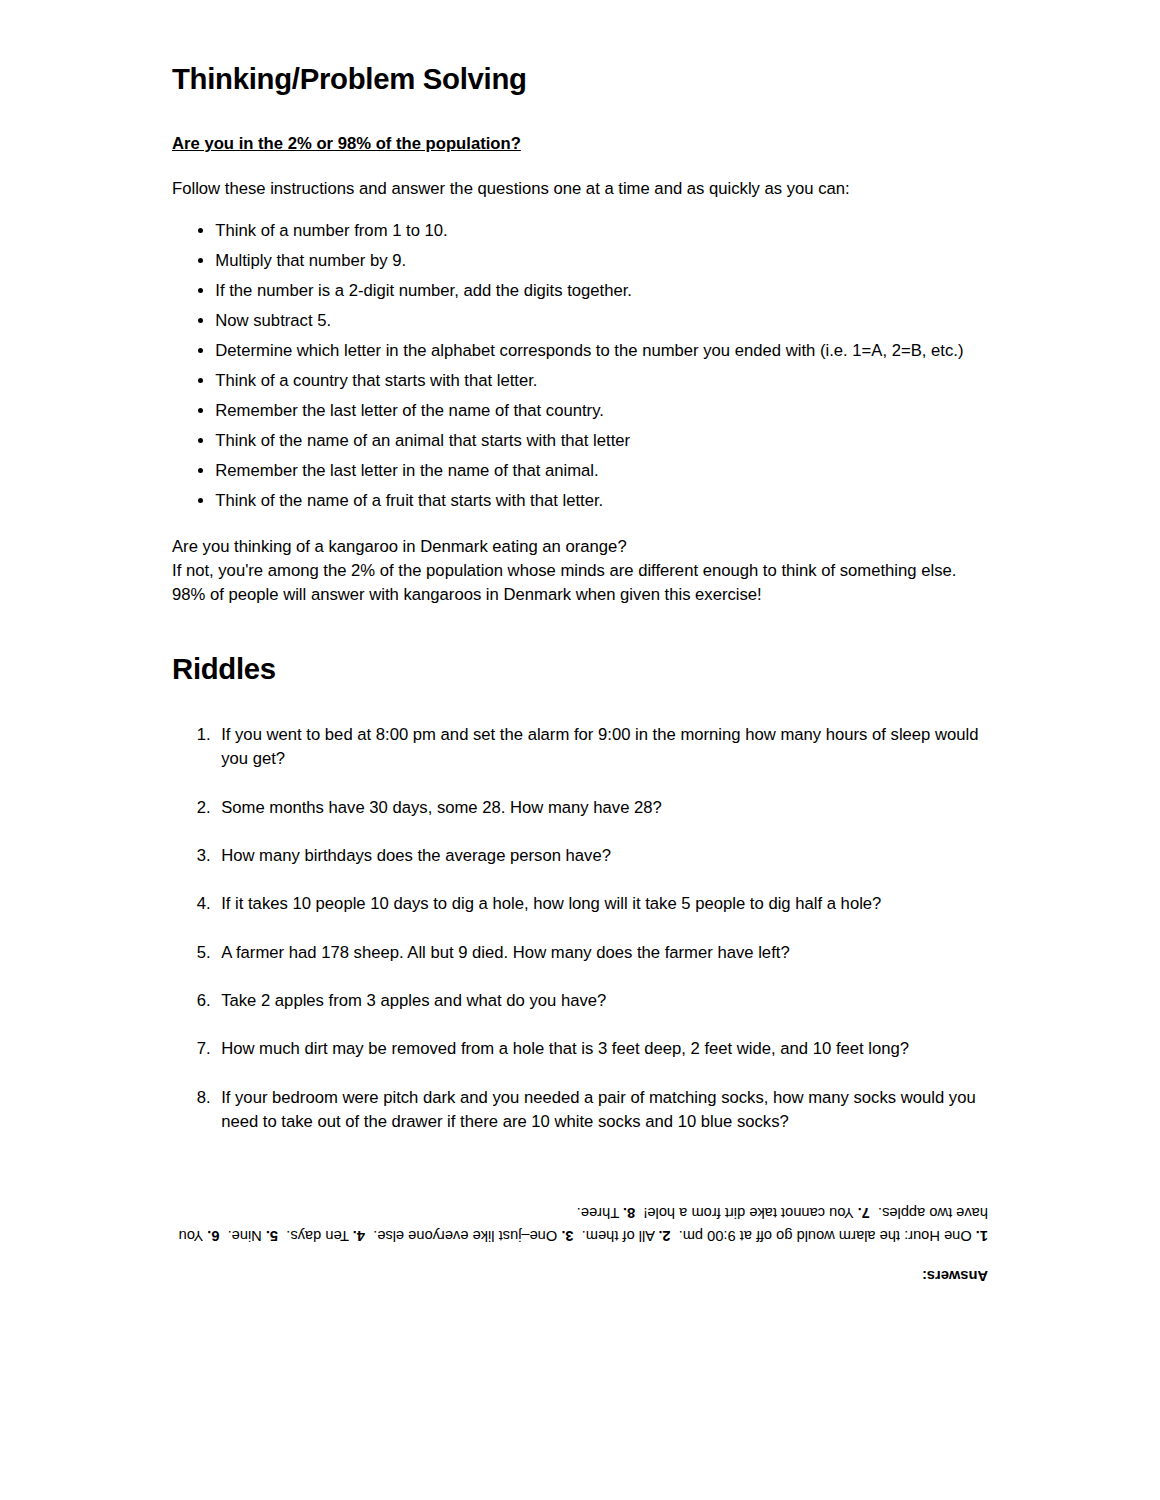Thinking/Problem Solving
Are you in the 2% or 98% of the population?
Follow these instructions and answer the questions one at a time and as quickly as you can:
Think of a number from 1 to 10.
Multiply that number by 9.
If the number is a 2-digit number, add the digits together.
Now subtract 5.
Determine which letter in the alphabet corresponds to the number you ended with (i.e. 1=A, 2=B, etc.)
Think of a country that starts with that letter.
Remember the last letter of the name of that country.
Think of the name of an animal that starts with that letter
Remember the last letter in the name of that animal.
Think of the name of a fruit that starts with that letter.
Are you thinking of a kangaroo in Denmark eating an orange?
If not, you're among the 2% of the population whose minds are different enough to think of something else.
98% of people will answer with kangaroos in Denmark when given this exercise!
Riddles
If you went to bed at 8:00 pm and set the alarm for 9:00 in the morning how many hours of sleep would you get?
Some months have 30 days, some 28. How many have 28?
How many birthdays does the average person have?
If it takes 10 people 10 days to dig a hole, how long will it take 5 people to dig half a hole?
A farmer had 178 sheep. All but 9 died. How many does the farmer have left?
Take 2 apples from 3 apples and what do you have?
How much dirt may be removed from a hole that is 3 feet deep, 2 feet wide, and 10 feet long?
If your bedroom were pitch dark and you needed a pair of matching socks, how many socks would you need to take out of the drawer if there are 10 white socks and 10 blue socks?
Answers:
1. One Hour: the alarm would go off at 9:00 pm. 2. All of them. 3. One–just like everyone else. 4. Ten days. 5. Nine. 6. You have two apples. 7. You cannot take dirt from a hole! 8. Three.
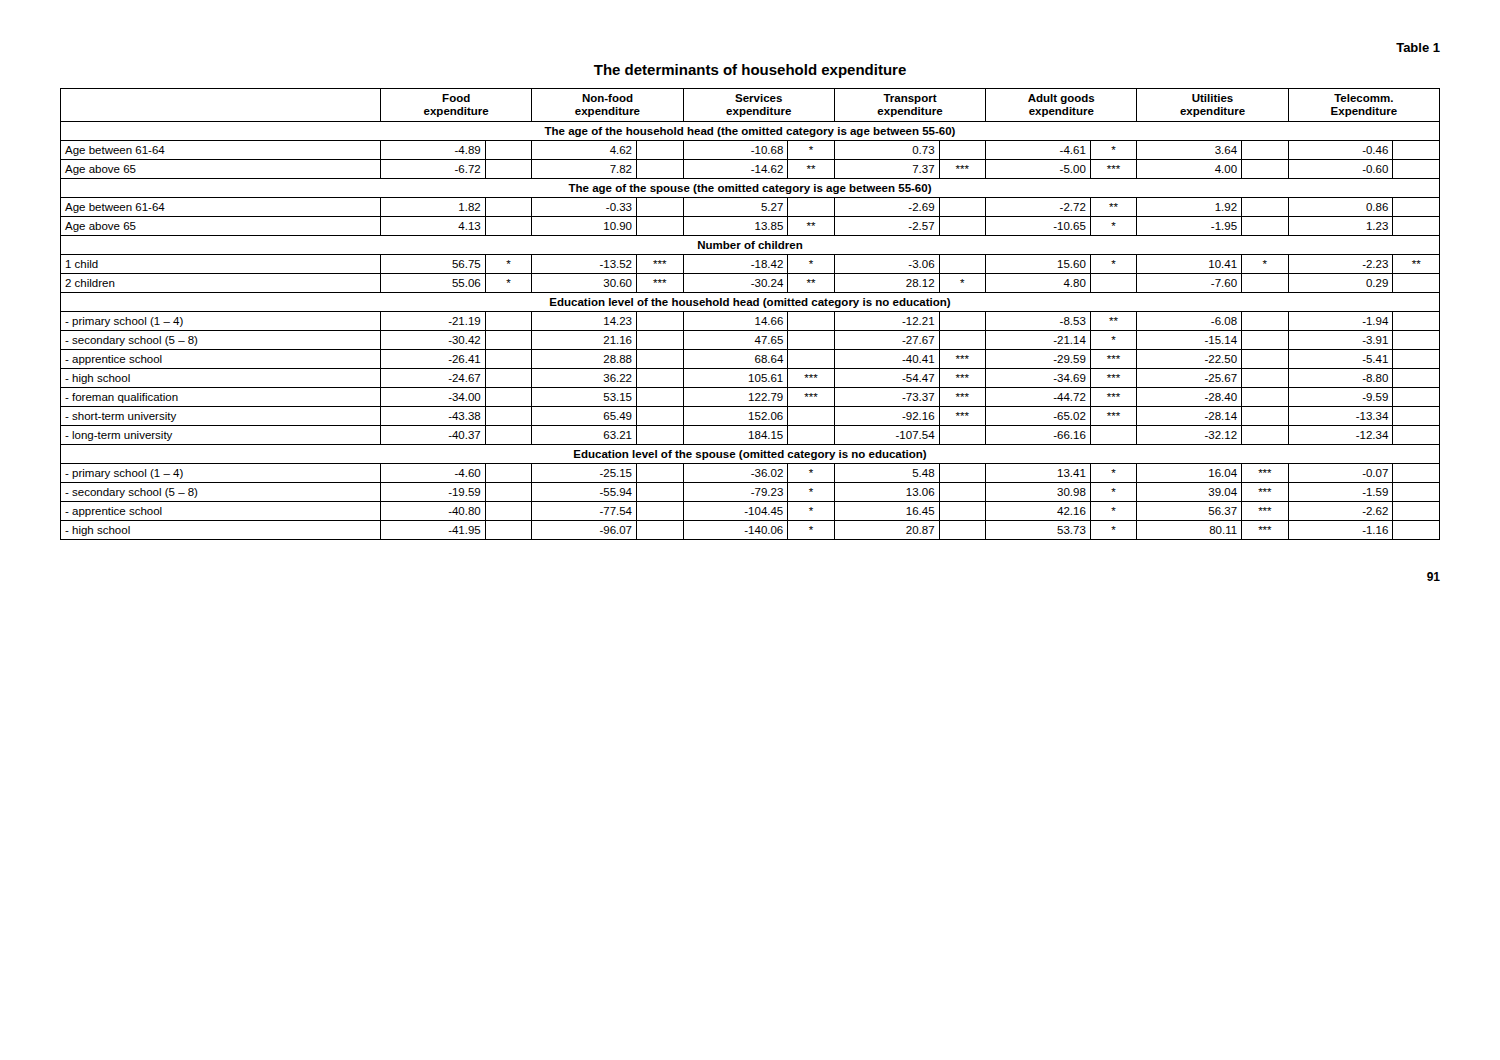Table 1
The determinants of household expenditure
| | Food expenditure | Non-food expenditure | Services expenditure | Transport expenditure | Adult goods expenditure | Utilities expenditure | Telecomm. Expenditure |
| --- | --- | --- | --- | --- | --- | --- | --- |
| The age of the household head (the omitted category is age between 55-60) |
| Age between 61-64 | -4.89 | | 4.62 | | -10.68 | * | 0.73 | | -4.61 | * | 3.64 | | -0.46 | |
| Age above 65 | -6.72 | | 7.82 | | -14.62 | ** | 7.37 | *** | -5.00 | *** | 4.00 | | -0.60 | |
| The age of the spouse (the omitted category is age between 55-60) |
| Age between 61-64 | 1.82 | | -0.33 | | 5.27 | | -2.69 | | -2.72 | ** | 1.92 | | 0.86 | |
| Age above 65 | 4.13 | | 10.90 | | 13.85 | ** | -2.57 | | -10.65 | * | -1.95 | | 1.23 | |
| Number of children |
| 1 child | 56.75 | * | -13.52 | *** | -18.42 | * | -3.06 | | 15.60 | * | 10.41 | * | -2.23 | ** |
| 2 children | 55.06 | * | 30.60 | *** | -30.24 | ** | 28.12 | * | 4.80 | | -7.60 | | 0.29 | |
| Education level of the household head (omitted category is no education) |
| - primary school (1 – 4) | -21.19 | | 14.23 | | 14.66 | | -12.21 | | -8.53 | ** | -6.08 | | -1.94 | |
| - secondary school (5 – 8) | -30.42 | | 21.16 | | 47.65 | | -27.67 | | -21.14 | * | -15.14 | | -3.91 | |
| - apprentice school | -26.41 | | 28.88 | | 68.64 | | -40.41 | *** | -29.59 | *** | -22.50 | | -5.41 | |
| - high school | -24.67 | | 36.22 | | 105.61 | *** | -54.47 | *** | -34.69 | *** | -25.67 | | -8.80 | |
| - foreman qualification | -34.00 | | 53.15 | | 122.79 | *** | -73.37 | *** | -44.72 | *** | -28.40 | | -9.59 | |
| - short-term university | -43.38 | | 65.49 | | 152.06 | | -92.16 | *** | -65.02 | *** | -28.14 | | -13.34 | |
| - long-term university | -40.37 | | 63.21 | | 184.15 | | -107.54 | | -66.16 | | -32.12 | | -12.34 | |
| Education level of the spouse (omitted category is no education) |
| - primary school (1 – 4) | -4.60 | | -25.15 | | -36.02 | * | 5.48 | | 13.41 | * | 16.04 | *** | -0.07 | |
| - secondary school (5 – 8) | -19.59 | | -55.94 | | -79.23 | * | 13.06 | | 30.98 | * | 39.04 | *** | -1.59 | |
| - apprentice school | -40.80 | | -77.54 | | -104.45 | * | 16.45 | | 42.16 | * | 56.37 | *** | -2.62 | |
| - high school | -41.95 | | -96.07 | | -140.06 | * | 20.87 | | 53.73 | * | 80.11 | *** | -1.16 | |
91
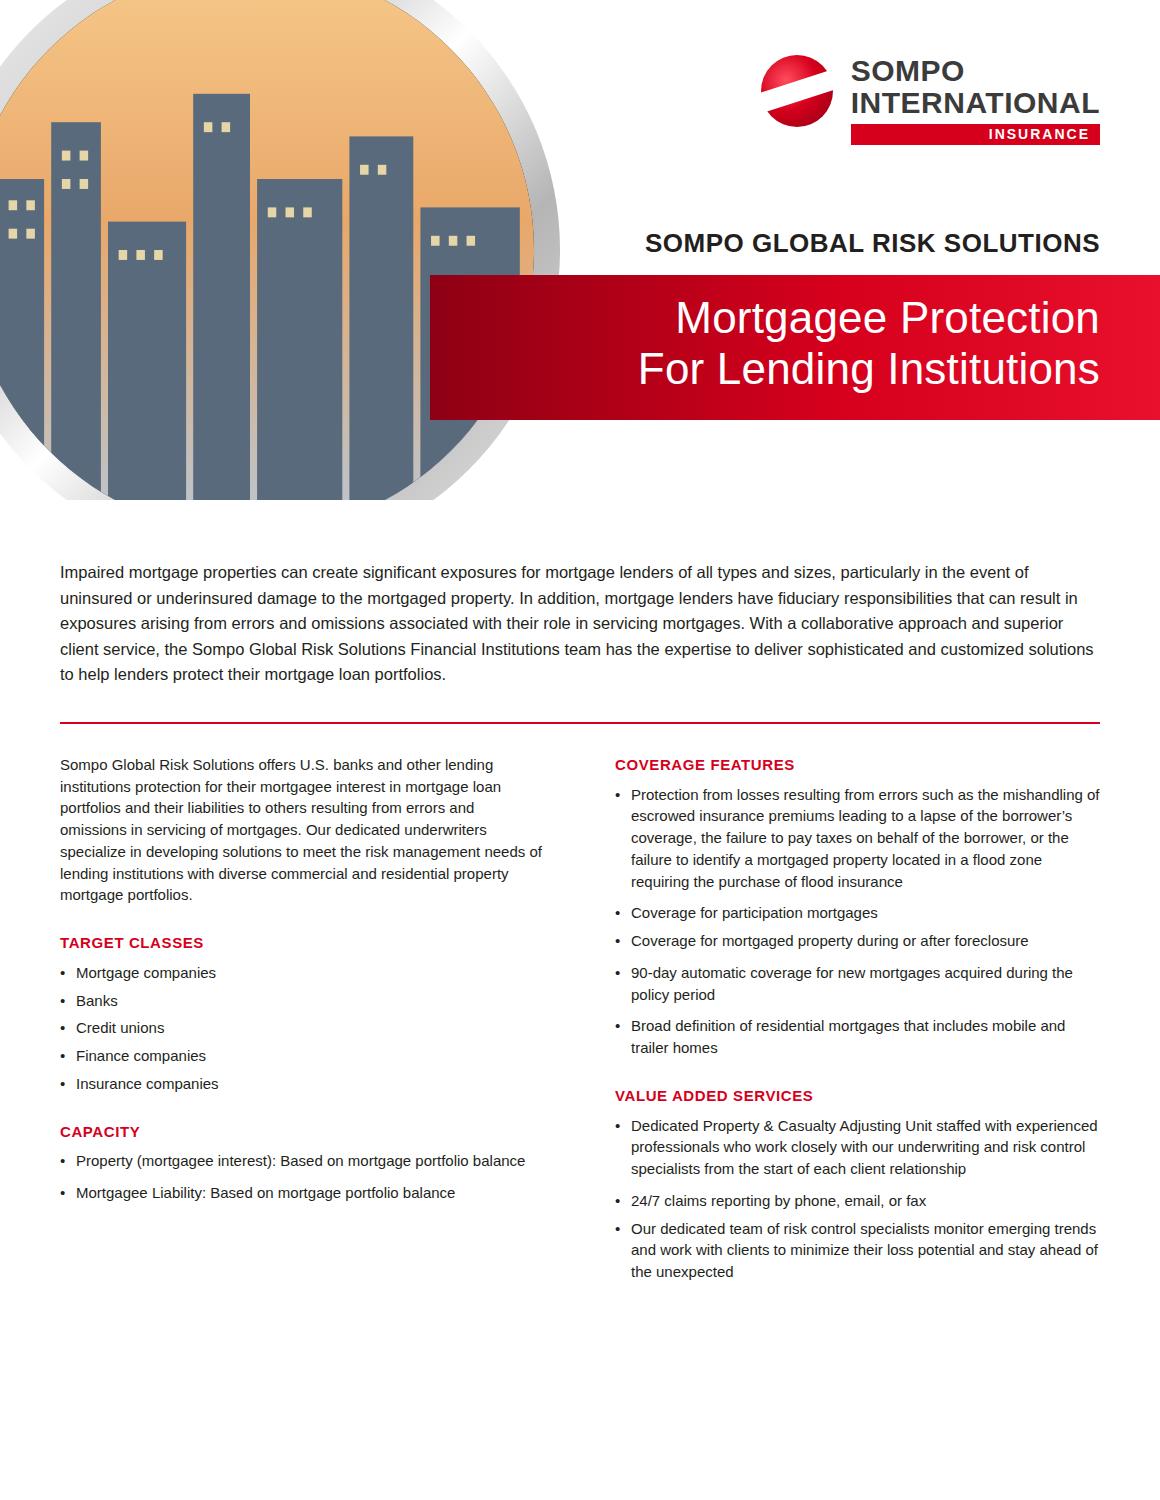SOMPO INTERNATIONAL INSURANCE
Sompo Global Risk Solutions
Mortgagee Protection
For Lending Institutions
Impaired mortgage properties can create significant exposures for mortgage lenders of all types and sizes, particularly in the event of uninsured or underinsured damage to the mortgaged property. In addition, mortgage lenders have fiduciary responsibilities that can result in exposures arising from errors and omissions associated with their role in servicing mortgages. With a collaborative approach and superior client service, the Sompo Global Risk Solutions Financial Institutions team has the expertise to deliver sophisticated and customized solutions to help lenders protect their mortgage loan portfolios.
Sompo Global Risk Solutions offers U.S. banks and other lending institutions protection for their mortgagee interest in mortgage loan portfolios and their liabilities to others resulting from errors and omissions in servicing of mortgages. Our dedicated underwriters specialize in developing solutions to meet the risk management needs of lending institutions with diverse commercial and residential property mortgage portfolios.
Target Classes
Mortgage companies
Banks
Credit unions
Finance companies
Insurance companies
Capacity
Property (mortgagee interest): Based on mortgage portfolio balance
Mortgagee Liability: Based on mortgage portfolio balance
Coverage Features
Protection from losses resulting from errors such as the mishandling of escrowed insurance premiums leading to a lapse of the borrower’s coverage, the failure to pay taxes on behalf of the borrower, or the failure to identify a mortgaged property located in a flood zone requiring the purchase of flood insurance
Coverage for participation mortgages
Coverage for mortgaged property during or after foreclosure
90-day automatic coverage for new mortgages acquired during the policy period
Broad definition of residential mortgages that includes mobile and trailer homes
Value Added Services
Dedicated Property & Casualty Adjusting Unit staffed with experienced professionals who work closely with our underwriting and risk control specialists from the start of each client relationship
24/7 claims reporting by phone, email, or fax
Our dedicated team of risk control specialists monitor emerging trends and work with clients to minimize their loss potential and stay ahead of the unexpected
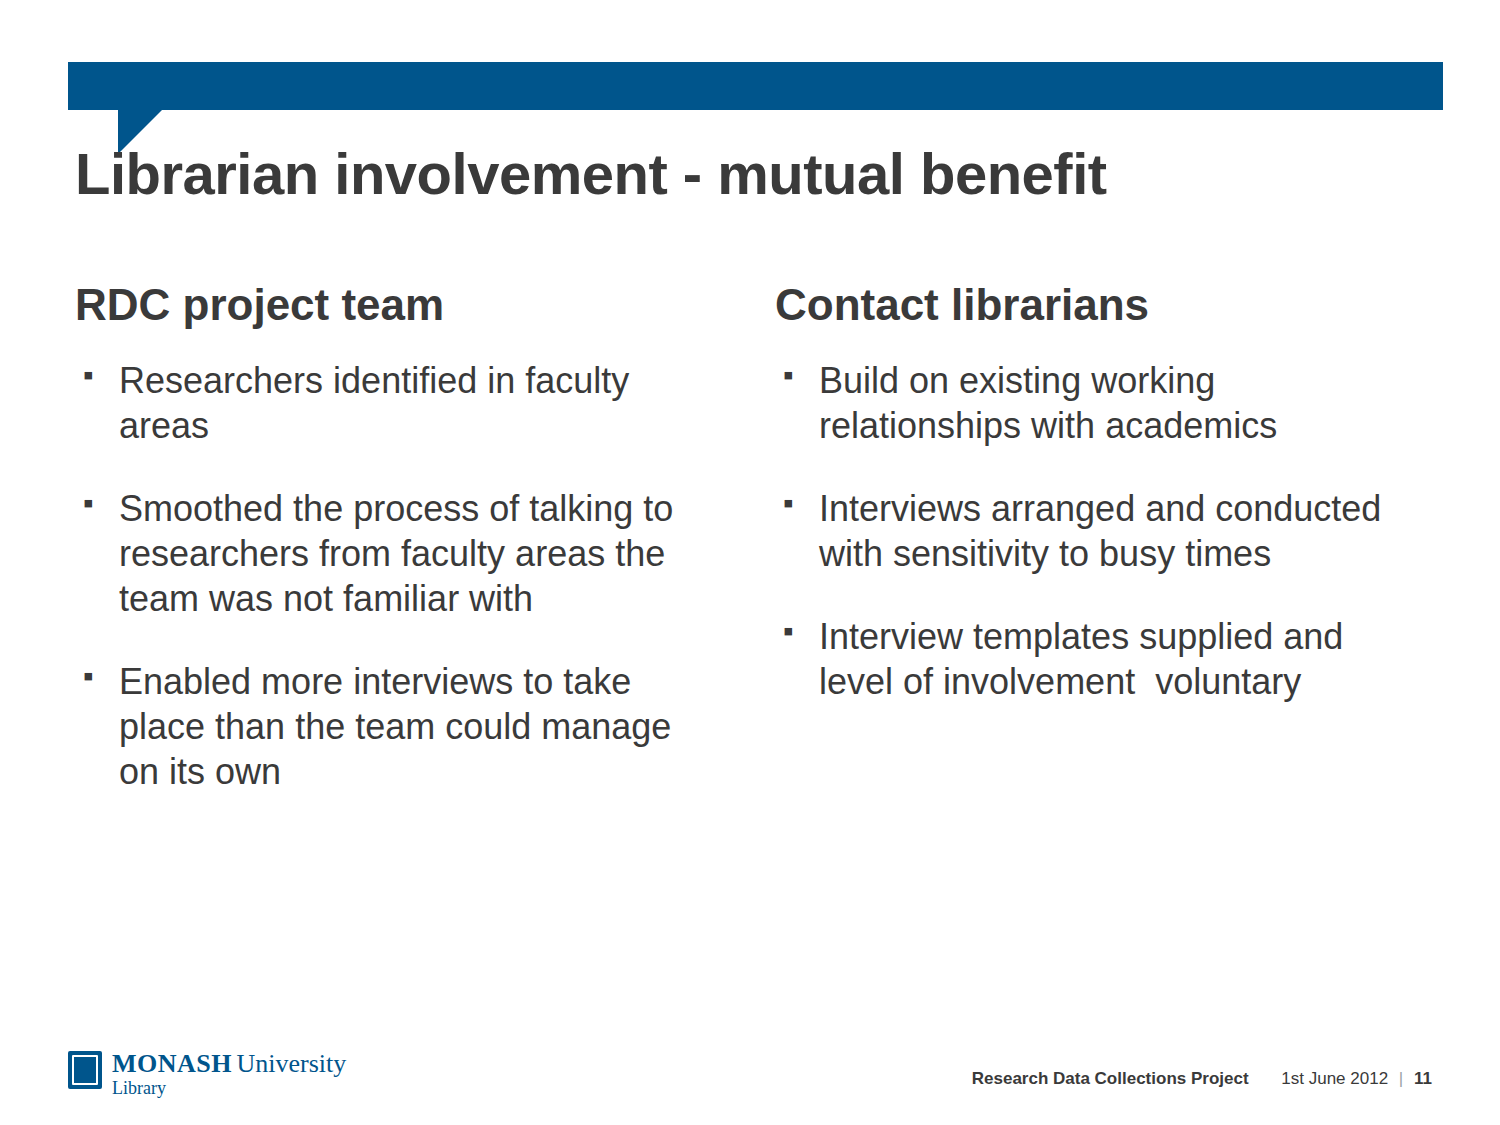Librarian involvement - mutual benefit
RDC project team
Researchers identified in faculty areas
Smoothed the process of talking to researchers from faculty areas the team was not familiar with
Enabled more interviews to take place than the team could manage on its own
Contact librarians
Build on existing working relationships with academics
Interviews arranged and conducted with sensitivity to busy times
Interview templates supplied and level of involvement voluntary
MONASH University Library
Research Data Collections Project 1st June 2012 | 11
----------
Your copy must start at the line that holds "Target Classes" and end at the last line of the data, both included; it must contain no pictures.

Target Classes
Mortgage companies
Banks
Credit unions
Finance companies
Insurance companies
Capacity
Property (mortgagee interest): Based on mortgage portfolio balance
Mortgagee Liability: Based on mortgage portfolio balance
Coverage Features
Protection from losses resulting from errors such as the mishandling of escrowed insurance premiums leading to a lapse of the borrower’s coverage, the failure to pay taxes on behalf of the borrower, or the failure to identify a mortgaged property located in a flood zone requiring the purchase of flood insurance
Coverage for participation mortgages
Coverage for mortgaged property during or after foreclosure
90-day automatic coverage for new mortgages acquired during the policy period
Broad definition of residential mortgages that includes mobile and trailer homes
Value Added Services
Dedicated Property & Casualty Adjusting Unit staffed with experienced professionals who work closely with our underwriting and risk control specialists from the start of each client relationship
24/7 claims reporting by phone, email, or fax
Our dedicated team of risk control specialists monitor emerging trends and work with clients to minimize their loss potential and stay ahead of the unexpected
Librarian involvement - mutual benefit
RDC project team
Researchers identified in faculty areas
Smoothed the process of talking to researchers from faculty areas the team was not familiar with
Enabled more interviews to take place than the team could manage on its own
Contact librarians
Build on existing working relationships with academics
Interviews arranged and conducted with sensitivity to busy times
Interview templates supplied and level of involvement voluntary
MONASH University Library
Research Data Collections Project 1st June 2012 | 11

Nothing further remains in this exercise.